**What the exercise asks**
Report each line of the records below that uses the word "linejoin".

**Stored data**
++++++++

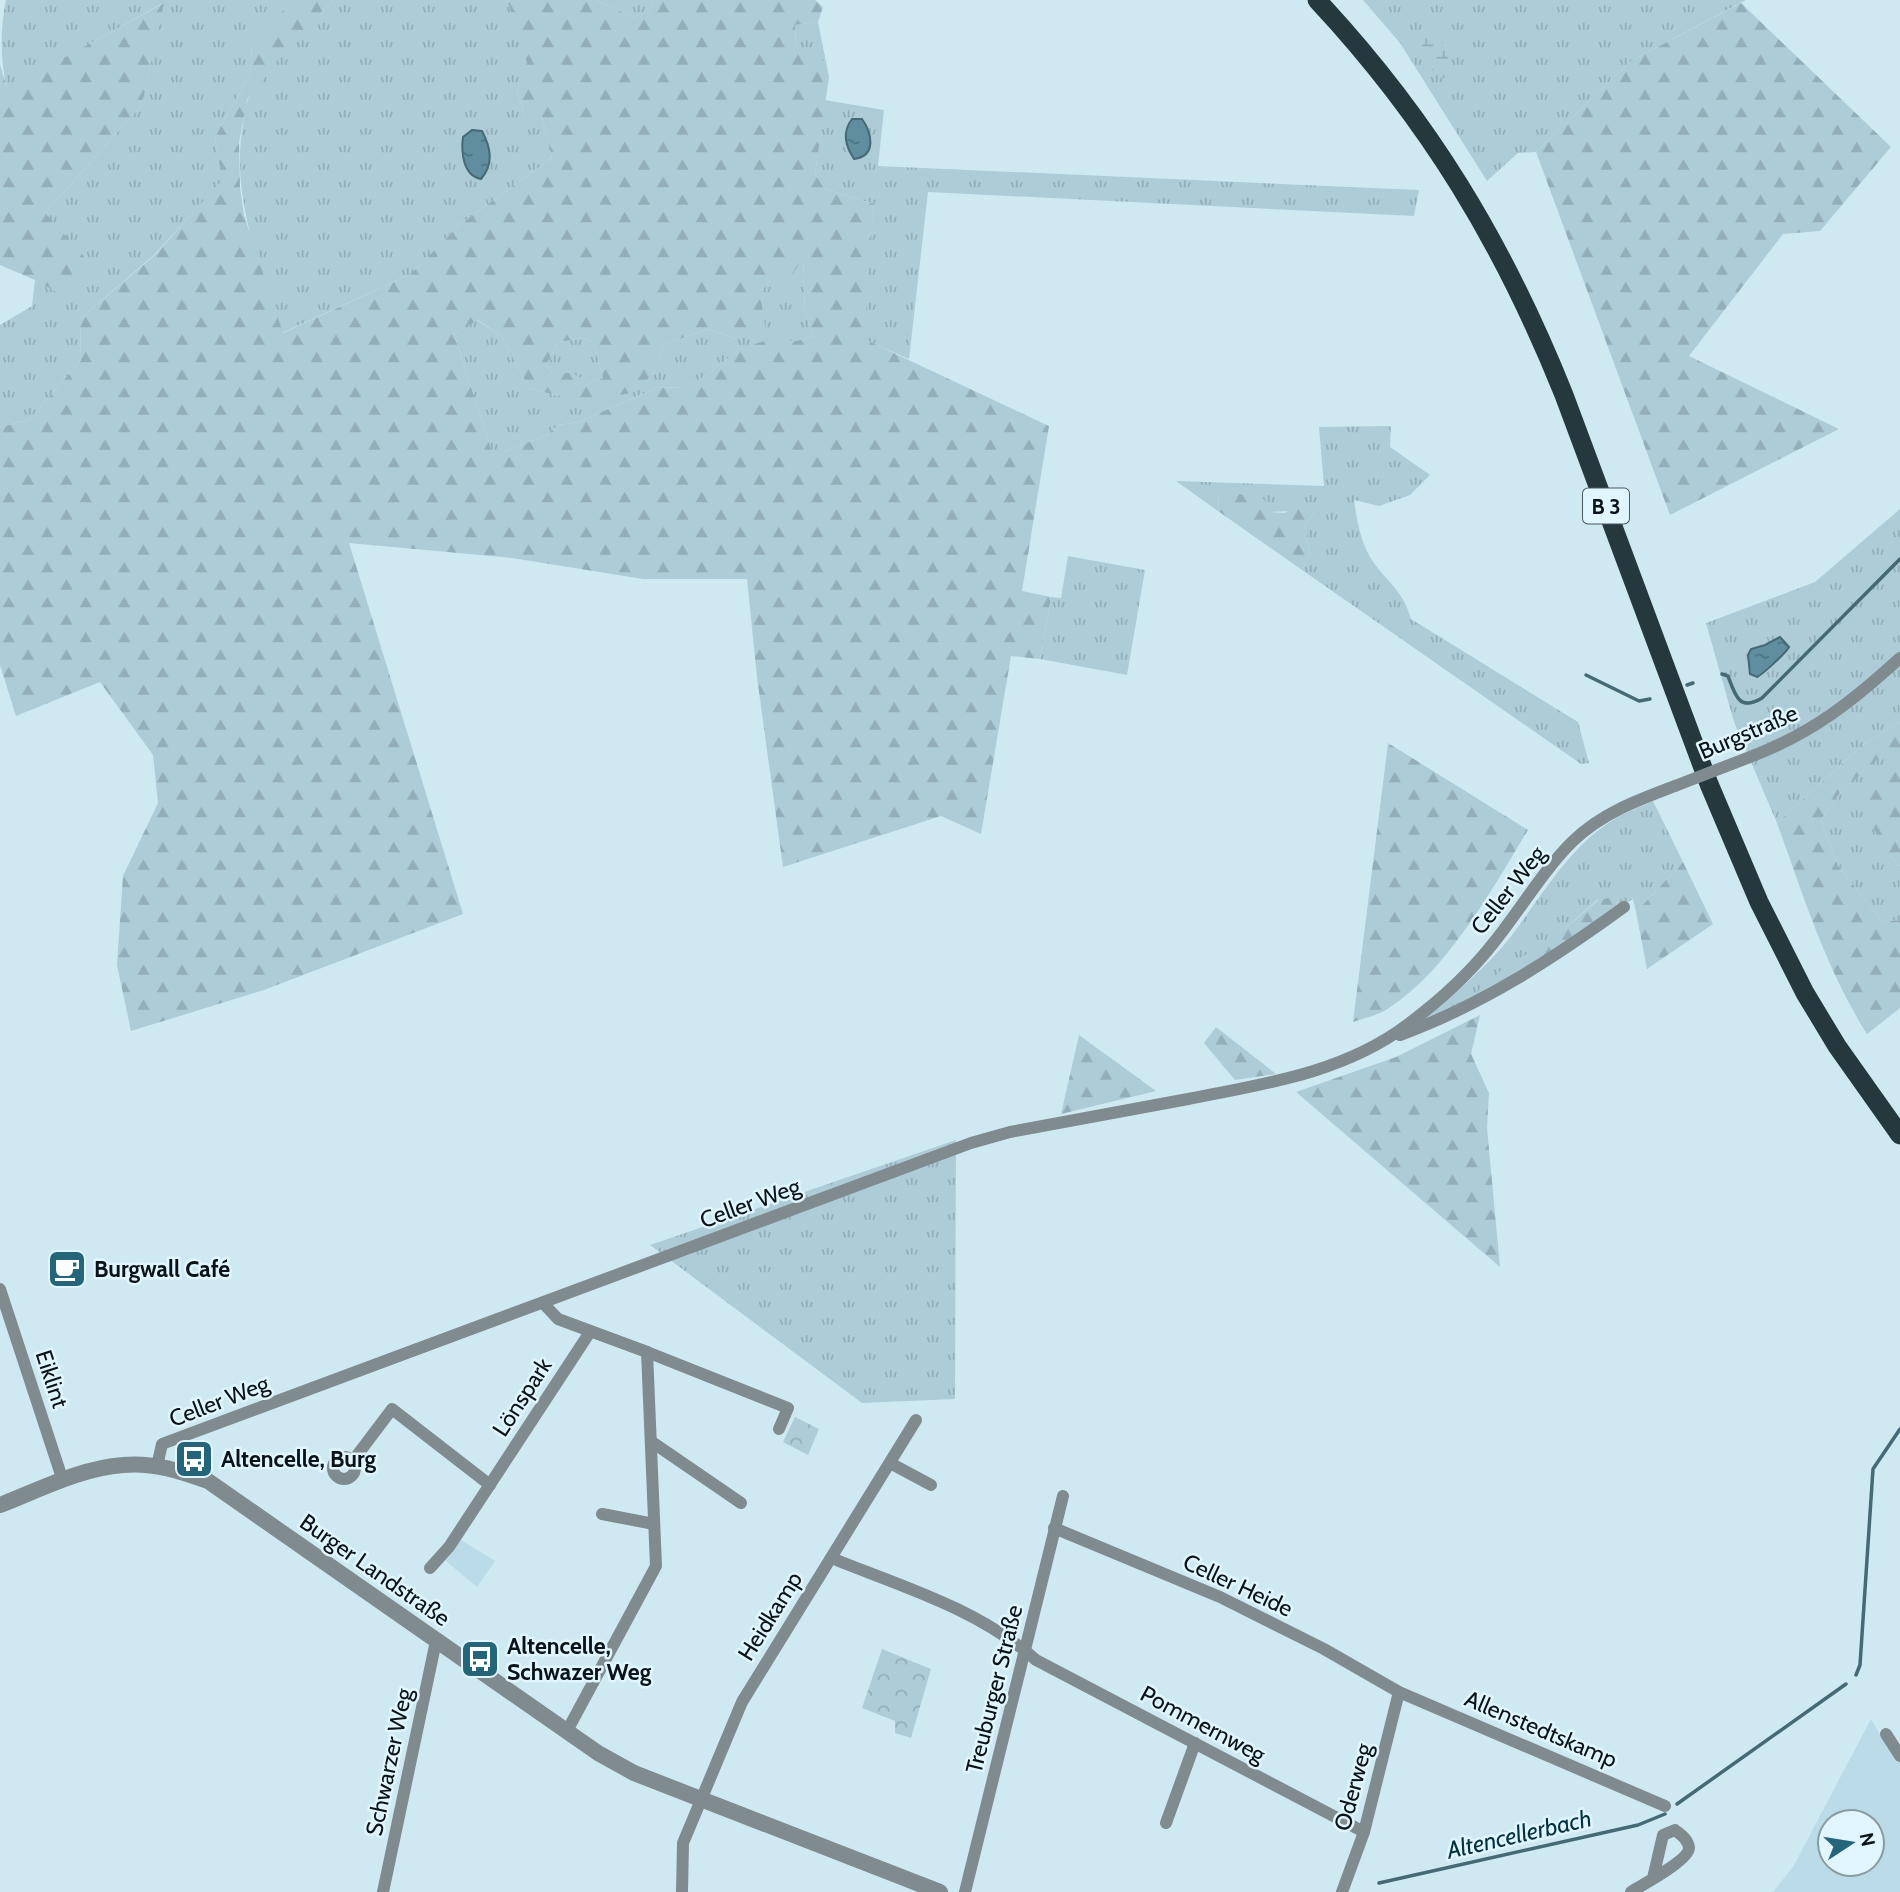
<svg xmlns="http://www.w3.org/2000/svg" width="1900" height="1892" font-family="Cabin,sans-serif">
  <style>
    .built { fill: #badbe7; fill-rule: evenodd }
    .grass { fill: url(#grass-tufts) }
    .forest { fill: url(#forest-firs); fill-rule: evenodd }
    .wetland { fill: url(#wetland-marsh) }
    .park { fill: url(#park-crowns) }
    .water { fill: url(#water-ripples); stroke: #466976; stroke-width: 2 }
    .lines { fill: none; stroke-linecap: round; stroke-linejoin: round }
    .stream { stroke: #466976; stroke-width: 3.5 }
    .minor { stroke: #808b8f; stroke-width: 12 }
    .tertiary { stroke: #808b8f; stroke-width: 16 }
    .trunk { stroke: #24383e; stroke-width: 19 }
    .minor-bridge { stroke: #808b8f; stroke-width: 12 }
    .labels { text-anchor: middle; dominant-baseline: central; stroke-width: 5; stroke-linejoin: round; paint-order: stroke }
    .shield { fill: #e0f5fd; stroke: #4a575c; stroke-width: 2 }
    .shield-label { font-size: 21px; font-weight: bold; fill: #0a1317 }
    .street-label { font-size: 23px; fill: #0a1317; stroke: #e0f5fd }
    .poi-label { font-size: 23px; font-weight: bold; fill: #0a1317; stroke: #e0f5fd; text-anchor: start }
    .water-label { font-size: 24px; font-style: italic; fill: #03313e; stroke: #e0f5fd }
  </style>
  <defs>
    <pattern id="grass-tufts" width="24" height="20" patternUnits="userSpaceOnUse" patternTransform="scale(1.75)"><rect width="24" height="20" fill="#adccd8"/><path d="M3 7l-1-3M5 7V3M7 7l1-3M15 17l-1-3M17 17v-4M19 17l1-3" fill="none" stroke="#94aeb9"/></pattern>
    <pattern id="forest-firs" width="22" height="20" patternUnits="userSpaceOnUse" patternTransform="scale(1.75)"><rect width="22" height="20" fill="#adccd8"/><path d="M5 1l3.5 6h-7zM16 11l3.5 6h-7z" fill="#94aeb9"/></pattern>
    <pattern id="wetland-marsh" width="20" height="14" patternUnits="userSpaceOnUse" patternTransform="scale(1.75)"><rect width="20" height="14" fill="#adccd8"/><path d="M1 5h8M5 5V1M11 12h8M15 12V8" fill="none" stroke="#94aeb9"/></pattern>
    <pattern id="park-crowns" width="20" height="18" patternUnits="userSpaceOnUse" patternTransform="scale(1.75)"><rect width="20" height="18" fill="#adccd8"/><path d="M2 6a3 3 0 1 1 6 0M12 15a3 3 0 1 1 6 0" fill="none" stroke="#94aeb9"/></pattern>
    <pattern id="water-ripples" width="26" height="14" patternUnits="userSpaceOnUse" patternTransform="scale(1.75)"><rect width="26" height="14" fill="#608e9f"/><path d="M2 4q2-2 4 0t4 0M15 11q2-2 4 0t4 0" fill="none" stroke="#4d7381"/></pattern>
  </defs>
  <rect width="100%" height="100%" fill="#cfe9f3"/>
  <g class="built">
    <polygon points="461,1540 495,1561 477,1587 446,1561"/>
    <path d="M1871 1719 1896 1762 1900 1760V1892H1773L1793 1867ZM1830 1822H1872V1864H1830Z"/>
  </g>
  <g class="grass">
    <path d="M6 0H295L252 45 250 74 215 137 223 180 154 255 80 319 81 360 29 420 0 427V325L32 306 35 280 62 294 45 213 142 105 163 3 7 90C0 59 0 30 6 0Z"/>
    <path d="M333 0H507L528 63 517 91 525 117H542L552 158 459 225 411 274 282 333C260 265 230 197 243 124 244 116 244 105 249 98 268 64 306 29 333 0Z"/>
    <polygon points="596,0 653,0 650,11 633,17"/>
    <polygon points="1363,0 1746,0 1631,61 1536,152 1518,153 1487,181 1400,43"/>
    <polygon points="818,22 826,62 796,50 795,25"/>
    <polygon points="825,100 884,110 878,166 1419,190 1414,216 928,192 909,359 863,339 874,204 825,189 815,174"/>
    <polygon points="803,257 805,314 814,336 792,342 740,349 701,379 684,387 656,388 579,422 558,425 547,435 504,452 492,452 454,334 477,320 501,336 529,388 558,396 581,378 570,373 552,373 546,365 558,342 585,338 594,343 603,378 583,386 653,375 663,345 708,329 737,339 760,293 772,278"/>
    <path d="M1391 426 1390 447 1430 475 1410 495 1379 506 1354 500C1357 521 1361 545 1374 563 1390 585 1403 591 1411 619L1578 722 1589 763 1581 764 1302 570 1310 555 1305 525 1316 510 1270 512 1219 491 1218 511 1176 481 1324 486 1319 427Z"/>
    <polygon points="1900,509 1900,722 1865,743 1777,823 1734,722 1706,623 1815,582"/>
    <polygon points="1068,556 1145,570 1127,675 1040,659 1051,597 1061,598"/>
    <polygon points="1887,750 1892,760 1890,856 1900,866 1900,920 1883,922 1838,866 1821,820 1840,793"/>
    <path d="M1653 801 1683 862 1636 912 1633 899 1615 910 1618 897 1597 900 1561 932 1473 997 1416 1025C1447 1000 1478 975 1504 945 1538 903 1566 849 1613 820 1625 812 1640 807 1653 801Z"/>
    <polygon points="956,1140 955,1399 862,1403 650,1245"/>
  </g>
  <g class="forest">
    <path d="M293 0H333L283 53 247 100 239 143 240 187 244 215 283 333 411 274 459 225 552 158 542 117H525L517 91 527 63 507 0H596L633 17 650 11 653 0H815L823 7 818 22 795 25 796 49 826 62 829 77 815 174 825 189 874 204 864 339 1049 426 1022 591 1051 597 1040 659 1011 656 981 834 941 816 783 867 757 677 747 579H643L512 558 349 543 463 914 264 990 131 1031 117 965 123 876 158 803 153 755 100 682 16 716 0 665V427L29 420 81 360 80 319 155 255 222 180 215 137 250 74 252 44ZM803 258 805 314 814 336 792 342 785 334 740 349 701 379 684 387 656 388 579 422 558 425 547 435 504 452H492L454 334 478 320 501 336 529 388 558 396 582 378 570 373H552L546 365 558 342 585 338 594 343 603 378 583 386 577 400 627 394 653 375 663 345 708 329 737 339 766 331 760 293 772 278 786 285Z"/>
    <polygon points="164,3 142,105 45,213 88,261 62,295 35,280 0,265 0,64 7,89"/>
    <polygon points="1741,3 1891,147 1820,231 1783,234 1689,356 1839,429 1670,515 1536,152 1631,61"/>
    <polygon points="1219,490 1264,499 1270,512 1285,513 1300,501 1316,510 1305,525 1310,555 1302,570 1218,511"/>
    <path d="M1900 722V866L1890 856 1859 805 1892 760 1887 751 1840 793 1821 820 1838 866 1883 922 1900 920V1008L1867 1034C1826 969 1803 895 1777 823L1865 743Z"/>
    <path d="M1388 743 1528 830C1493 888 1447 971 1389 1008 1379 1015 1365 1018 1353 1022Z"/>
    <polygon points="1683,862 1713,924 1647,969 1636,912"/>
    <polygon points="1618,896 1615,910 1574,940 1471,999 1488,979 1561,932 1598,900"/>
    <polygon points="1480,1015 1471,1054 1489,1093 1487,1128 1500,1267 1296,1092 1396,1057"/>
    <polygon points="1216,1027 1276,1074 1235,1080 1204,1043"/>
    <polygon points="1079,1035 1156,1091 1061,1114"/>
  </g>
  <path class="wetland" d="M1434 30C1443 42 1456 66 1444 78 1432 76 1421 53 1422 41 1422 39 1426 32 1427 31Z"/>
  <g class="park">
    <polygon points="795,1417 819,1429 808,1455 783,1442"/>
    <polygon points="882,1649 931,1669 911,1738 895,1733 895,1721 862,1708"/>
  </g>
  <g class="water">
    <path d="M852 119H862C872 133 877 156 854 159 845 145 842 132 852 119Z"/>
    <path d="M472 130 482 131C491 148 494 164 481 179 463 176 461 152 463 137Z"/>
    <path d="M1780 637 1789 647C1786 653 1763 674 1757 677L1750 674 1748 655 1751 649 1765 645Z"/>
  </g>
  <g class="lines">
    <g class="stream">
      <path d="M1722 674 1728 676C1735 695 1739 712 1762 698L1900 559"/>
      <polyline points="1586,675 1639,701 1650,699"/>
      <polyline points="1687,685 1693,683"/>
      <polyline points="1856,1675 1860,1665 1873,1469 1900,1429"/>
      <polyline points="1677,1804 1846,1684"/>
      <polyline points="1379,1883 1638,1825 1665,1814"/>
    </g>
    <g class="minor">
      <path d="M1755 755C1814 732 1854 700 1900 658"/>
      <path d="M1400 1035C1482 1005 1554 958 1624 907"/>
      <polyline points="0,1289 63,1481"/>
      <polyline points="543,1303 558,1319 647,1352 656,1566 567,1731"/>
      <polyline points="647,1352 788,1408 779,1429"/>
      <polyline points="652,1442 741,1503"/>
      <circle cx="344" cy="1468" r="11"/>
      <polyline points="352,1462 392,1409 490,1485"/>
      <polyline points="890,1463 931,1485"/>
      <path d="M157 1466 162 1444 971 1143 1010 1132C1069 1121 1128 1110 1188 1099 1264 1084 1343 1073 1407 1025 1438 1002 1471 972 1495 941 1519 911 1546 867 1573 841 1602 813 1638 800 1675 786"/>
      <polyline points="602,1514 654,1524"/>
      <polyline points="1054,1528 1220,1597 1324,1649 1399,1692 1665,1806"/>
      <path d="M831 1558C901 1586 979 1609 1036 1660L1364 1832"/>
      <polyline points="430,1568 449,1547 590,1332"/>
      <polyline points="1886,1734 1900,1756"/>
      <polyline points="1166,1823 1195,1743"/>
      <polyline points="383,1892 436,1641"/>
      <polyline points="682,1892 683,1843 742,1702 916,1420"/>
      <polyline points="965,1892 1063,1496"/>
      <polyline points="1342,1892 1364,1832 1399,1692"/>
      <path d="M1631 1892C1642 1885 1689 1860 1689 1848 1688 1839 1681 1835 1675 1830L1663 1835 1653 1878"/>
    </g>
    <path class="tertiary" d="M0 1505C39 1490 81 1468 123 1465 153 1462 180 1471 208 1481L598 1753 634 1773 940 1892"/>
    <path class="trunk" d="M1317 0C1429 120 1503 243 1564 395L1709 784 1759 902 1805 993 1837 1046 1900 1135"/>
    <polyline class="minor-bridge" points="1675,786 1755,755"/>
  </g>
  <defs>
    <symbol id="cafe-square" viewBox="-11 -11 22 22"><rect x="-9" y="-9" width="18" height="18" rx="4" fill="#25657a" stroke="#e0f5fd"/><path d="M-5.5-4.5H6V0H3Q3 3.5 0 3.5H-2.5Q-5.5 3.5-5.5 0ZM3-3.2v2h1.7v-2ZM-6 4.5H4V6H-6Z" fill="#fff"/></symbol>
    <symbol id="bus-square" viewBox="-11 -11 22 22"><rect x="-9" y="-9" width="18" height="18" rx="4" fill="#25657a" stroke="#e0f5fd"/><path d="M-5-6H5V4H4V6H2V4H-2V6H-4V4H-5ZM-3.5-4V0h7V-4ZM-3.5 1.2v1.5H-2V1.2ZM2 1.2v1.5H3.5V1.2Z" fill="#fff"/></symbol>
  </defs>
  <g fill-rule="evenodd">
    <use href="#cafe-square" x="45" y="1247" width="44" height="44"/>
    <use href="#bus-square" x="172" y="1437" width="44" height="44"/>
    <use href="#bus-square" x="458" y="1637" width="44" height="44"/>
  </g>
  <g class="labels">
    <rect class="shield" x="1583" y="488.5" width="46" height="35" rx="5"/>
    <g class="shield-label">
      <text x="1606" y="506">B 3</text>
    </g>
    <g class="street-label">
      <text transform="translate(1748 732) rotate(-23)">Burgstraße</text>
      <text transform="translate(1508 890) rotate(-52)">Celler Weg</text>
      <text transform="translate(750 1203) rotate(-20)">Celler Weg</text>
      <text transform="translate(52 1379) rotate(72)">Eiklint</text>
      <text transform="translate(522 1397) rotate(-57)">Lönspark</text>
      <text transform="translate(219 1401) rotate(-21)">Celler Weg</text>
      <text transform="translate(375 1570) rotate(35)">Burger Landstraße</text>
      <text transform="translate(1238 1585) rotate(25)">Celler Heide</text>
      <text transform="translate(770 1616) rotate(-58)">Heidkamp</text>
      <text transform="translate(994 1689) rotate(-76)">Treuburger Straße</text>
      <text transform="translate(1203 1724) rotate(28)">Pommernweg</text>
      <text transform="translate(1541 1729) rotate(23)">Allenstedtskamp</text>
      <text transform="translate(389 1762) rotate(-78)">Schwarzer Weg</text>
      <text transform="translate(1353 1787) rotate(-75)">Oderweg</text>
    </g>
    <g class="poi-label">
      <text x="94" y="1269">Burgwall Café</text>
      <text x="221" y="1459">Altencelle, Burg</text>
      <text x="507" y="1646">Altencelle,<tspan x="507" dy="26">Schwazer Weg</tspan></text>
    </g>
    <g class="water-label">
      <text transform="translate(1519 1834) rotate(-13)">Altencellerbach</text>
    </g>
  </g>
  <g transform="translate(1851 1843) rotate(78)"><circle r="33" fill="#e0f5fd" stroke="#8a9ba1" stroke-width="2"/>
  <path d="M0-5L12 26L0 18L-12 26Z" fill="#25657a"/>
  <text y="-10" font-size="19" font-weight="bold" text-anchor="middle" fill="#0a1317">N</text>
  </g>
</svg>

++++++++

**Answer section**
    .lines { fill: none; stroke-linecap: round; stroke-linejoin: round }
    .labels { text-anchor: middle; dominant-baseline: central; stroke-width: 5; stroke-linejoin: round; paint-order: stroke }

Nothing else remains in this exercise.